Une vibration me fait revenir à moi. Je suis toujours dans la même posture, couché sur le flanc.

La lumière est loin d’être celle de l’aube. Il règne une ambiance tamisée dans la pièce. Une ambiance crépusculaire. Il fait nuit ? Je me mets à croire que rien ne s’est produit, que l’éternité ne sera pas assez longue pour le célébrer. Mais je consulte ma montre, et la réalité me rattrape.

J’observe partout où mon regard peut se poser. Des bibelots sont tombés, un cadre est de travers et je crois que la vitre est fissurée.

Je veux me redresser mais mon bras est ankylosé sous la tête de Julia. Sa chevelure blonde recouvre mon cou et l’irradie d’une bonne chaleur. Une chaleur saine. Nos derniers ébats font une brève irruption dans mes pensées et je ressens quelques soubresauts dans le bas ventre.

J’hésite à la réveiller, car elle dort d’un de ces sommeils réparateurs que l’on perd à l’âge adulte. Alors je soulève sa tête et la dépose délicatement sur l’oreiller, me disant que je la réveillerai plus tard – si le bruit ou une nouvelle secousse ne s’en chargent pas à ma place.

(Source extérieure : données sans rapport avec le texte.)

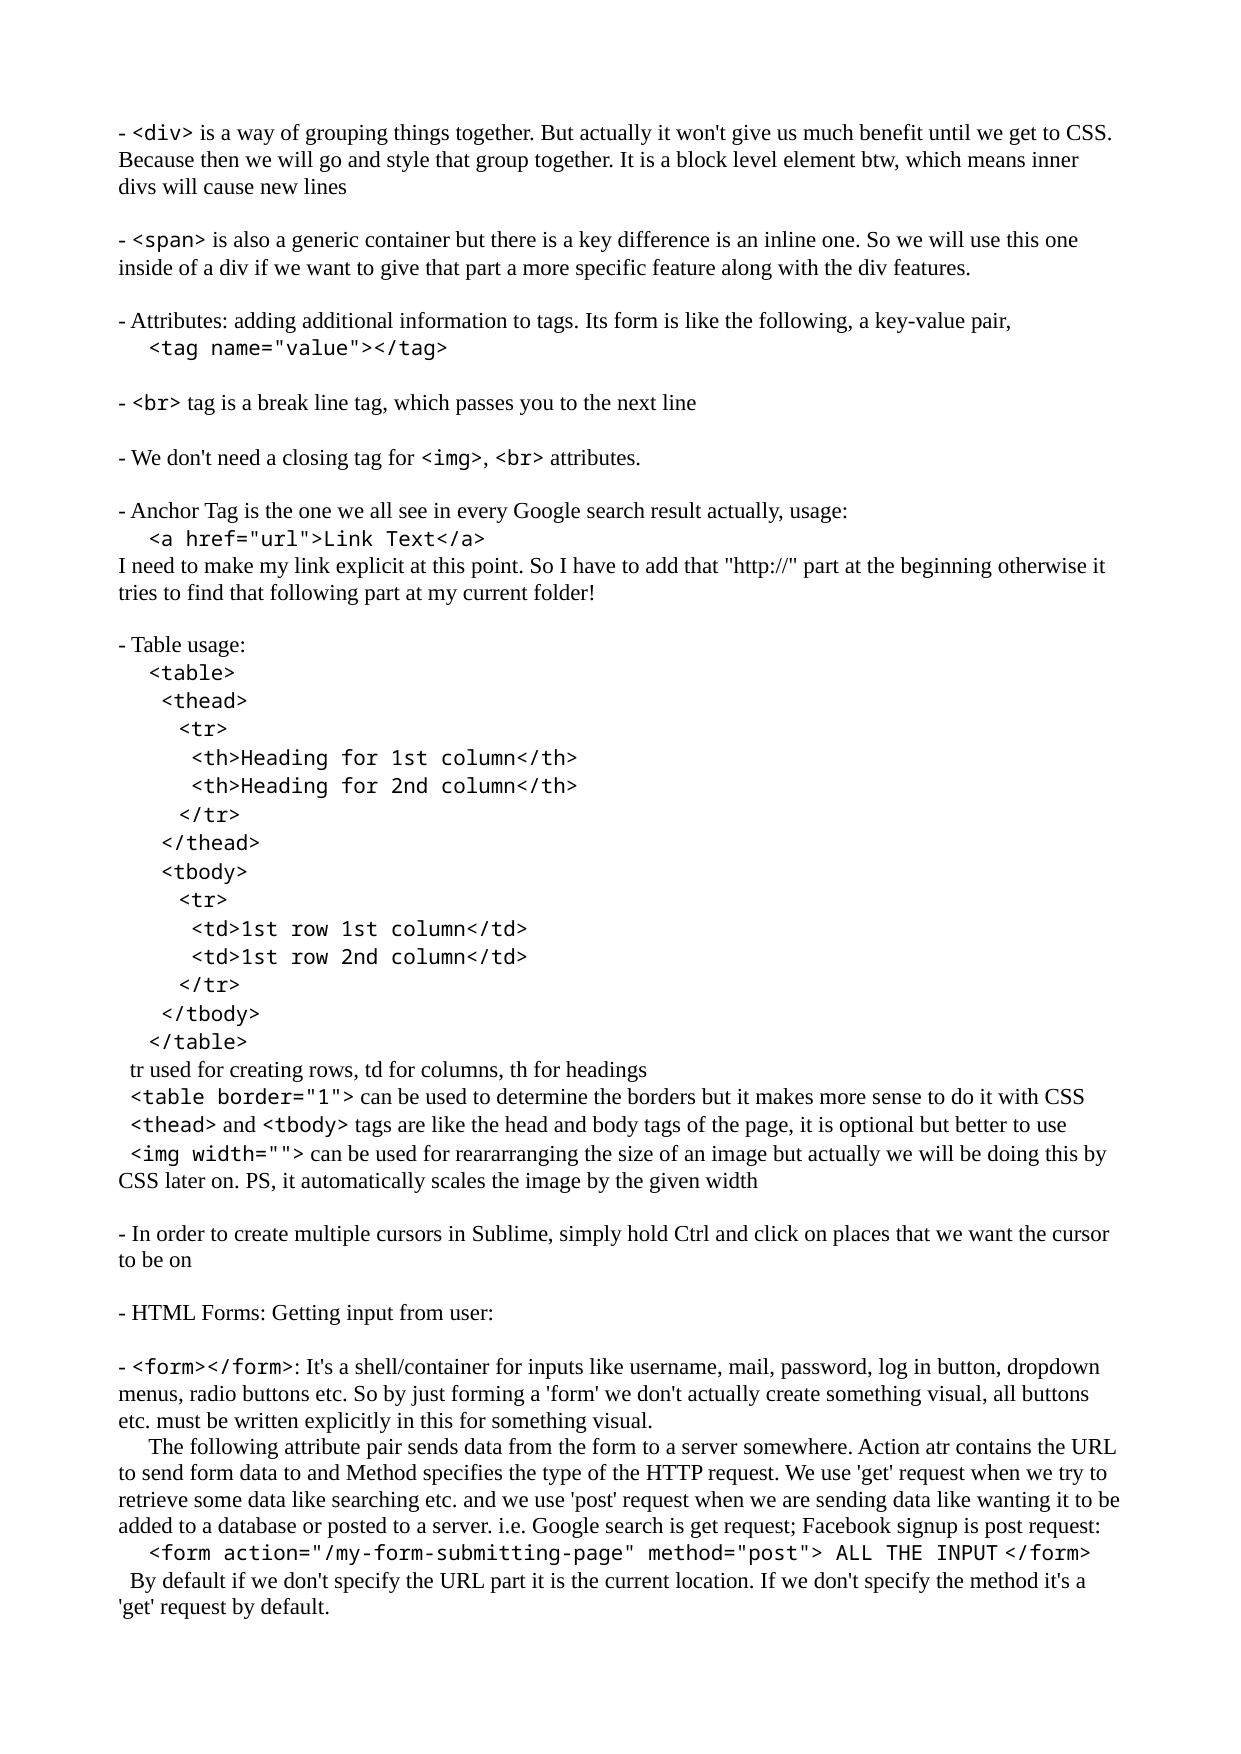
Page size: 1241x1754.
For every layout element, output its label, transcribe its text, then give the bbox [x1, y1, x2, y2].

text <tr> [118, 714, 1122, 743]
text <th>Heading for 2nd column</th> [118, 771, 1122, 800]
text </tr> [118, 800, 1122, 828]
text - <br> tag is a break line tag, which passes you to the next line [118, 388, 1122, 416]
text tr used for creating rows, td for columns, th for headings [118, 1056, 1122, 1082]
text - We don't need a closing tag for <img>, <br> attributes. [118, 443, 1122, 471]
text - HTML Forms: Getting input from user: [118, 1299, 1122, 1326]
text - Table usage: [118, 631, 1122, 658]
text <tr> [118, 885, 1122, 914]
text </thead> [118, 828, 1122, 857]
text </tr> [118, 971, 1122, 999]
text <table border="1"> can be used to determine the borders but it makes more sense to do it with CSS [118, 1082, 1122, 1111]
text <table> [118, 658, 1122, 686]
text <td>1st row 2nd column</td> [118, 942, 1122, 971]
text <a href="url">Link Text</a> [118, 524, 1122, 552]
text </tbody> [118, 999, 1122, 1027]
text By default if we don't specify the URL part it is the current location. If we don't specify the method it's a 'get' request by default. [118, 1567, 1122, 1620]
text <thead> and <tbody> tags are like the head and body tags of the page, it is optional but better to use [118, 1111, 1122, 1139]
text The following attribute pair sends data from the form to a server somewhere. Action atr contains the URL to send form data to and Method specifies the type of the HTTP request. We use 'get' request when we try to retrieve some data like searching etc. and we use 'post' request when we are sending data like wanting it to be added to a database or posted to a server. i.e. Google search is get request; Facebook signup is post request: [118, 1433, 1122, 1538]
text <img width=""> can be used for reararranging the size of an image but actually we will be doing this by CSS later on. PS, it automatically scales the image by the given width [118, 1139, 1122, 1194]
text <td>1st row 1st column</td> [118, 914, 1122, 942]
text - <form></form>: It's a shell/container for inputs like username, mail, password, log in button, dropdown menus, radio buttons etc. So by just forming a 'form' we don't actually create something visual, all buttons etc. must be written explicitly in this for something visual. [118, 1352, 1122, 1433]
text <form action="/my-form-submitting-page" method="post"> ALL THE INPUT </form> [118, 1538, 1122, 1567]
text - <div> is a way of grouping things together. But actually it won't give us much benefit until we get to CSS. Because then we will go and style that group together. It is a block level element btw, which means inner divs will cause new lines [118, 118, 1122, 199]
text <tbody> [118, 857, 1122, 885]
text </table> [118, 1027, 1122, 1056]
text <th>Heading for 1st column</th> [118, 743, 1122, 771]
text - Attributes: adding additional information to tags. Its form is like the following, a key-value pair, [118, 307, 1122, 333]
text <tag name="value"></tag> [118, 333, 1122, 362]
text - <span> is also a generic container but there is a key difference is an inline one. So we will use this one inside of a div if we want to give that part a more specific feature along with the div features. [118, 226, 1122, 280]
text - In order to create multiple cursors in Sublime, simply hold Ctrl and click on places that we want the cursor to be on [118, 1220, 1122, 1273]
text - Anchor Tag is the one we all see in every Google search result actually, usage: [118, 497, 1122, 524]
text I need to make my link explicit at this point. So I have to add that "http://" part at the beginning otherwise it tries to find that following part at my current folder! [118, 552, 1122, 605]
text <thead> [118, 686, 1122, 714]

Mais plus tard est très proche.

Avant de me lever, je retire mon étoupe et constate que la plaie a cessé de saigner. Cette nappe a fait meilleur effet que mon gant de toilette visiblement.

J’enfile mon pantalon.

Mes jambes sont un peu cotonneuses mais me conduisent jusqu’à la fenêtre. Elle est entrouverte et un léger courant d’air s’y faufile.

Le ciel est toujours dégagé mais il a complètement perdu de sa clarté. Il est aussi terne que si on l’avait trafiqué sur logiciel. Je m’en détourne et jette un coup d’œil dans la rue déserte. Quelques détritus recouvrent l’asphalte. Il y a des éclats de verre partout, des feuilles volantes, du mobilier éventré. Pas sûr que c’était ainsi lorsque nous sommes arrivés en fin de matinée.

J’observe au loin.

Il y a toujours le feu sur Metz. Je vois son nuage se diriger vers l’est obliquement. Au pied de ces derniers, je peux discerner les vallons des côtes de Moselle. Je sais qu’ils seront bientôt érodés jusqu’au sol, peut-être même déracinés comme de vulgaires fourmilières, sans aucune chance de faire obstacle aux eaux torrentielles.

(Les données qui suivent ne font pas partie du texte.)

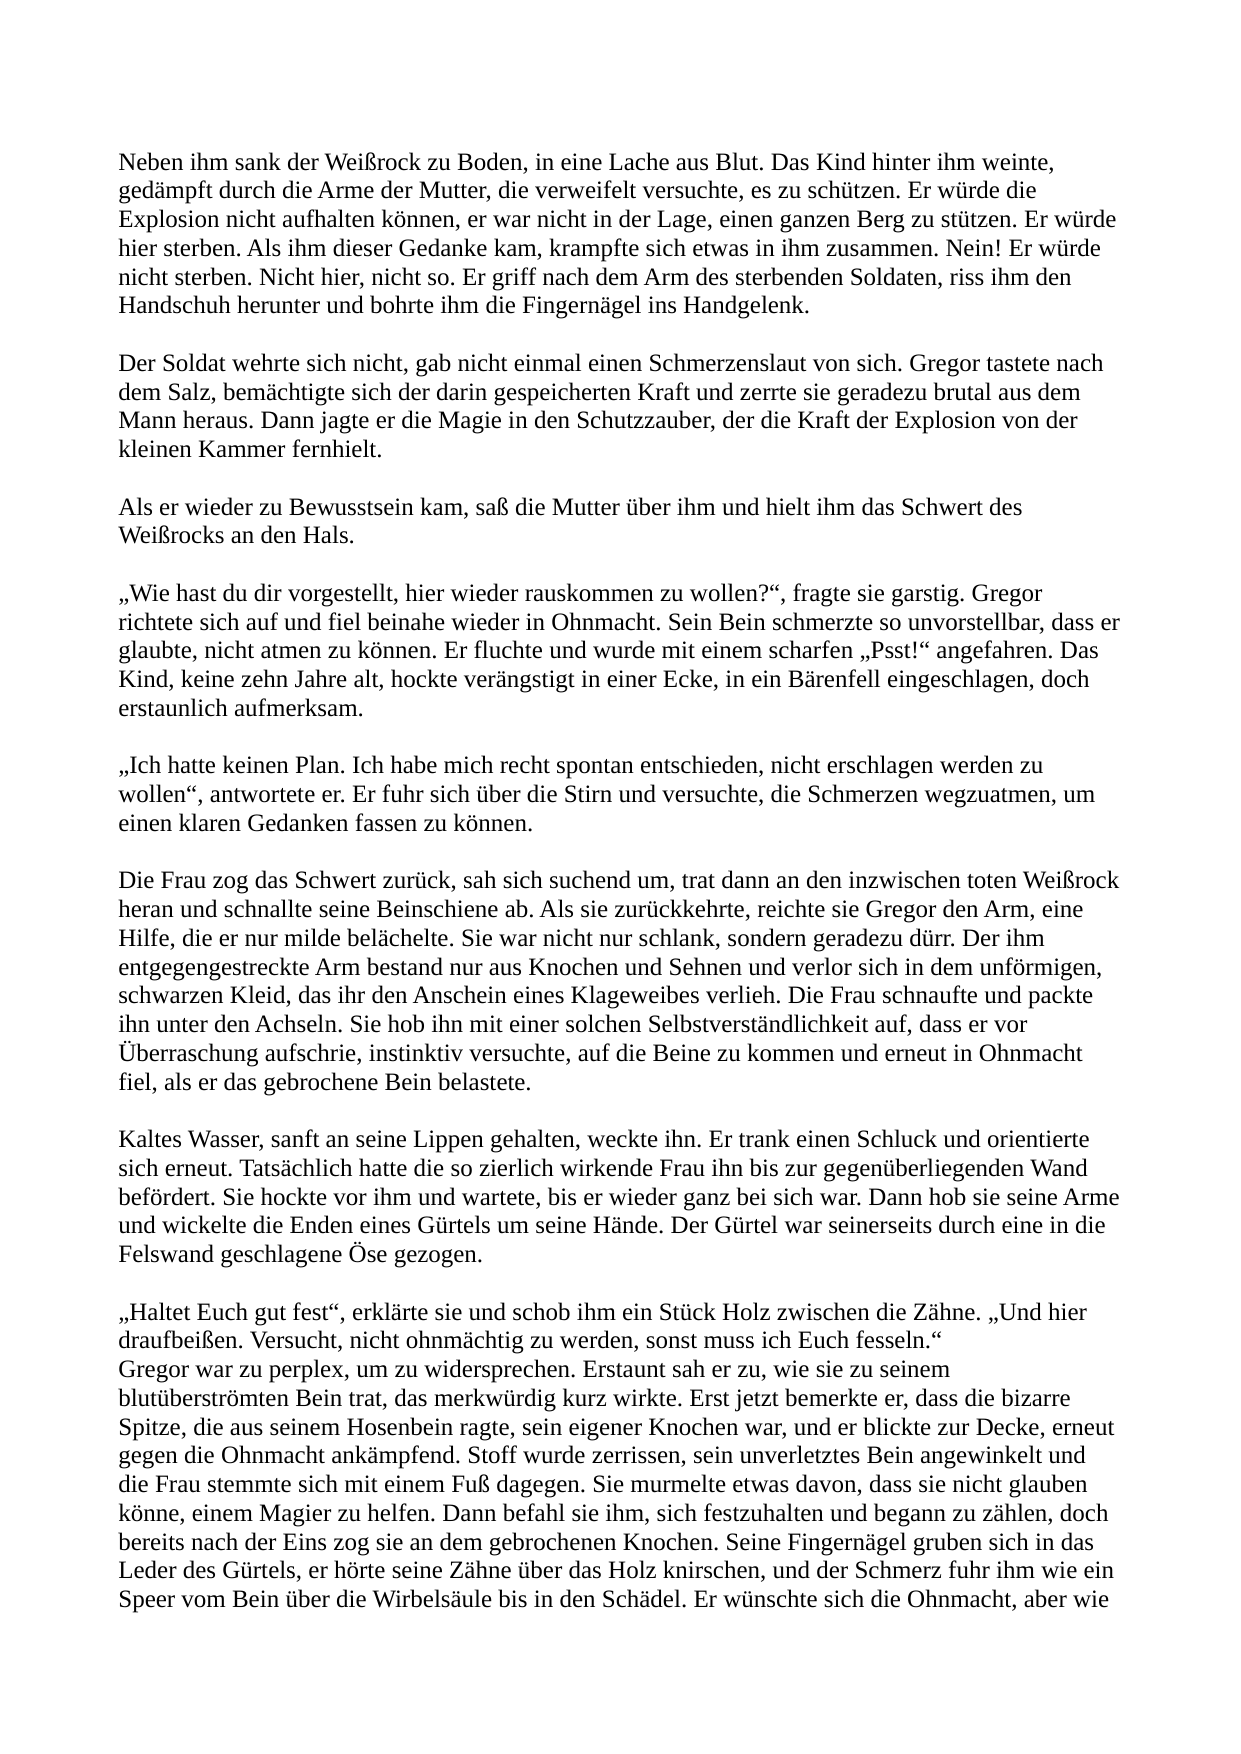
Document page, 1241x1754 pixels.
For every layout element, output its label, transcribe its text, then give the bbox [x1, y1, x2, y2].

text Neben ihm sank der Weißrock zu Boden, in eine Lache aus Blut. Das Kind hinter ihm weinte, gedämpft durch die Arme der Mutter, die verweifelt versuchte, es zu schützen. Er würde die Explosion nicht aufhalten können, er war nicht in der Lage, einen ganzen Berg zu stützen. Er würde hier sterben. Als ihm dieser Gedanke kam, krampfte sich etwas in ihm zusammen. Nein! Er würde nicht sterben. Nicht hier, nicht so. Er griff nach dem Arm des sterbenden Soldaten, riss ihm den Handschuh herunter und bohrte ihm die Fingernägel ins Handgelenk. Der Soldat wehrte sich nicht, gab nicht einmal einen Schmerzenslaut von sich. Gregor tastete nach dem Salz, bemächtigte sich der darin gespeicherten Kraft und zerrte sie geradezu brutal aus dem Mann heraus. Dann jagte er die Magie in den Schutzzauber, der die Kraft der Explosion von der kleinen Kammer fernhielt. Als er wieder zu Bewusstsein kam, saß die Mutter über ihm und hielt ihm das Schwert des Weißrocks an den Hals. „Wie hast du dir vorgestellt, hier wieder rauskommen zu wollen?“, fragte sie garstig. Gregor richtete sich auf und fiel beinahe wieder in Ohnmacht. Sein Bein schmerzte so unvorstellbar, dass er glaubte, nicht atmen zu können. Er fluchte und wurde mit einem scharfen „Psst!“ angefahren. Das Kind, keine zehn Jahre alt, hockte verängstigt in einer Ecke, in ein Bärenfell eingeschlagen, doch erstaunlich aufmerksam. „Ich hatte keinen Plan. Ich habe mich recht spontan entschieden, nicht erschlagen werden zu wollen“, antwortete er. Er fuhr sich über die Stirn und versuchte, die Schmerzen wegzuatmen, um einen klaren Gedanken fassen zu können. Die Frau zog das Schwert zurück, sah sich suchend um, trat dann an den inzwischen toten Weißrock heran und schnallte seine Beinschiene ab. Als sie zurückkehrte, reichte sie Gregor den Arm, eine Hilfe, die er nur milde belächelte. Sie war nicht nur schlank, sondern geradezu dürr. Der ihm entgegengestreckte Arm bestand nur aus Knochen und Sehnen und verlor sich in dem unförmigen, schwarzen Kleid, das ihr den Anschein eines Klageweibes verlieh. Die Frau schnaufte und packte ihn unter den Achseln. Sie hob ihn mit einer solchen Selbstverständlichkeit auf, dass er vor Überraschung aufschrie, instinktiv versuchte, auf die Beine zu kommen und erneut in Ohnmacht fiel, als er das gebrochene Bein belastete. Kaltes Wasser, sanft an seine Lippen gehalten, weckte ihn. Er trank einen Schluck und orientierte sich erneut. Tatsächlich hatte die so zierlich wirkende Frau ihn bis zur gegenüberliegenden Wand befördert. Sie hockte vor ihm und wartete, bis er wieder ganz bei sich war. Dann hob sie seine Arme und wickelte die Enden eines Gürtels um seine Hände. Der Gürtel war seinerseits durch eine in die Felswand geschlagene Öse gezogen. „Haltet Euch gut fest“, erklärte sie und schob ihm ein Stück Holz zwischen die Zähne. „Und hier draufbeißen. Versucht, nicht ohnmächtig zu werden, sonst muss ich Euch fesseln.“ Gregor war zu perplex, um zu widersprechen. Erstaunt sah er zu, wie sie zu seinem blutüberströmten Bein trat, das merkwürdig kurz wirkte. Erst jetzt bemerkte er, dass die bizarre Spitze, die aus seinem Hosenbein ragte, sein eigener Knochen war, und er blickte zur Decke, erneut gegen die Ohnmacht ankämpfend. Stoff wurde zerrissen, sein unverletztes Bein angewinkelt und die Frau stemmte sich mit einem Fuß dagegen. Sie murmelte etwas davon, dass sie nicht glauben könne, einem Magier zu helfen. Dann befahl sie ihm, sich festzuhalten und begann zu zählen, doch bereits nach der Eins zog sie an dem gebrochenen Knochen. Seine Fingernägel gruben sich in das Leder des Gürtels, er hörte seine Zähne über das Holz knirschen, und der Schmerz fuhr ihm wie ein Speer vom Bein über die Wirbelsäule bis in den Schädel. Er wünschte sich die Ohnmacht, aber wie [118, 118, 1122, 1613]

Et puis bien plus loin encore, à peut-être cent kilomètres à vol d’oiseau, il y a un trait sur l’horizon.

Un trait épais.

Je me tourne vers Julia, encore endormie. Une mèche vagabonde lui traverse le visage. Sa respiration est calme et régulière. Un bon sommeil.

Des questions inattendues m’envahissent. Celles du Rémy d’autrefois. Est-ce que son regard se serait posé sur moi en d’autres circonstances ? Est-ce que le simple fait que je paraisse en bonne santé mentale n’a pas été suffisant à ce qu’elle jette son dévolu sur moi ? Est-elle juste ? Le coup de foudre de la fin du monde est un curieux concept après tout. Mais il peut exister. Ce fut le cas venant de ma part. À moins que… à moins que ce ne soit son handicap qui m’ait attiré, m’évitant les conversations, les longues tirades et les justifications auxquelles j’ai toujours préféré me soustraire.

Je suis incorrigible.

Mes doutes n’ont aucun sens. Elle serait partie sans hésiter rejoindre sa mère dans l’Idaho si il n’y avait pas une vraie sincérité dans nos silences. Elle n’aurait pas pris le risque de se sacrifier et de me suivre jusqu’ici sans ça.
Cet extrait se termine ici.